Business rating: 2/5 stars (Two stars)
Voice cast: James McAvoy, Hugh Laurie, Bill Nighy, Jim Broadbent, Imelda Staunton, Ashley Jensen.
What’s Good: The story idea; the funny dialogues; the animation.
What’s Bad: The uni-dimensional script, except that the movie releases in India a little late for the Christmas cheer.
Verdict: Arthur Christmas is an enjoyable fare but it will find limited appreciation in India, that too only in the metropolitan cities.
Loo break: None.
Watch or not?: Watch it with your kids.
Aardman Animations and Sony Pictures Animation’s Arthur Christmas begins with Santa Claus and his elves delivering billions of gifts to kids all over the world with clockwork precision. While Santa himself is a bit lost in the proceedings, it’s his eldest son, Steve, who looks after the gargantuan logistics and has a backup plan for everything.
Santa’s youngest son, Arthur, however, is too clumsy to assist his father and brother, and is consigned to the department of letters. Nevertheless, Arthur loves reading the letters children write to Santa, and does his best to keep their hopes high. When Santa returns from his 70th Christmas of delivering presents, Steve expects his father to hand over the reins to him. Instead, Santa announces that he plans to continue on the job. So, when Steve finds out that one of the presents has not been delivered, he dismisses it as an error that can be overlooked, and even convinces Santa. But Arthur is shocked at the thought of a little girl waking up on Christmas morning only to find out that Santa Claus does not love her. He takes it upon himself to deliver the gift to the little girl with the help of Grandsanta and the elf, Bryony (who had discovered the undelivered gift in the first place).

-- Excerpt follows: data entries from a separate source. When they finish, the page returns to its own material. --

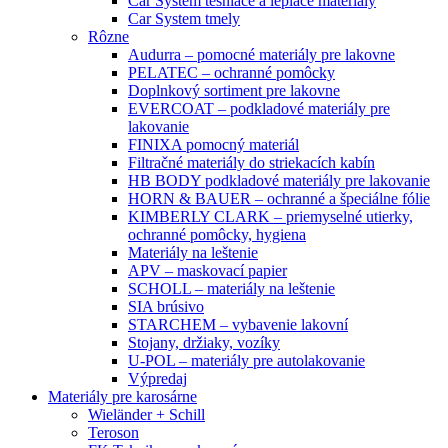
Car System tesniace a lepiace materiály
Car System tmely
Rôzne
Audurra – pomocné materiály pre lakovne
PELATEC – ochranné pomôcky
Doplnkový sortiment pre lakovne
EVERCOAT – podkladové materiály pre
lakovanie
FINIXA pomocný materiál
Filtračné materiály do striekacích kabín
HB BODY podkladové materiály pre lakovanie
HORN & BAUER – ochranné a špeciálne fólie
KIMBERLY CLARK – priemyselné utierky,
ochranné pomôcky, hygiena
Materiály na leštenie
APV – maskovací papier
SCHOLL – materiály na leštenie
SIA brúsivo
STARCHEM – vybavenie lakovní
Stojany, držiaky, vozíky
U-POL – materiály pre autolakovanie
Výpredaj
Materiály pre karosárne
Wieländer + Schill
Teroson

With his eccentric companions – Grandsanta (who has a way of doing things the old way with the reindeers), a map (that shows part of the world as ‘cannibals’) and Bryony (who has a knack of gift-wrapping everything in sight) – Arthur sets out to make this his most memorable Christmas.

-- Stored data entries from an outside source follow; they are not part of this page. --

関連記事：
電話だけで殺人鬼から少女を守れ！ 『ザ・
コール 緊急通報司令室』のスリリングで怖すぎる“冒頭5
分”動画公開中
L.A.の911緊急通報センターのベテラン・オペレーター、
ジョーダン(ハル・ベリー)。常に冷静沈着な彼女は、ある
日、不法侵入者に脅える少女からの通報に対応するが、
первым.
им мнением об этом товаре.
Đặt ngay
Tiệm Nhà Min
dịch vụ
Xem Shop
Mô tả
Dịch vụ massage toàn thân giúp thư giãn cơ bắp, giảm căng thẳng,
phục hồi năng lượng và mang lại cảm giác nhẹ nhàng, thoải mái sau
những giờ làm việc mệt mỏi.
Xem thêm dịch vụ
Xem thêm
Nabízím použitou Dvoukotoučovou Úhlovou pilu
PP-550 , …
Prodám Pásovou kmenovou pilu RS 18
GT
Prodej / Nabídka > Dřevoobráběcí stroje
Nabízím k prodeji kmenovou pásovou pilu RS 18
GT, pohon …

Arthur Christmas Review: Script Analysis
Peter Baynham and Sarah Smith have done a wonderful job in making the story very lovable. The characters have their own flaws, yet that’s what makes them even more adorable. The writers have also done a fine job of taking an old Christmas story and giving it a modern twist in the end. However, since the drama moves on one track only, the Indian audience will not like the film very much.
Arthur Christmas Review: Voice Performances
James McAvoy is very good as the idealistic young Arthur. Hugh Laurie, as the ambitious son and person-in-charge, Steve, is excellent. As the grumpy Grandsanta, Bill Nighy is brilliant with his quips and rants. Ashley Jensen (Bryony) is memorable as the hyperactive, gift-wrapping elf. Jim Broadbent (Santa Claus) and Imelda Staunton (Santa’s wife) fit their roles very well.
Arthur Christmas Review: Direction & Technical Aspects
Sarah Smith and Barry Cook’s direction is very good. They have utilised every aspect of Santa Claus’ life to the fullest – especially his sleigh ride. Harry Gregson-Williams’ music is appropriate. Cinematography, by Jericca Cleland, is lovely. John Carnochan and James Cooper’s editing is good.
Arthur Christmas Review: The Last Word
Arthur Christmas is a good fare but it makes a delayed appearance in Indian theatres, much after the actual Christmas day. Being an animation fare targeted at kids, it cannot expect to do much at the Indian box-office. Also, its uni-dimensional appeal will tell on the box-office collections.
Arthur Christmas released in India on January 13, 2012.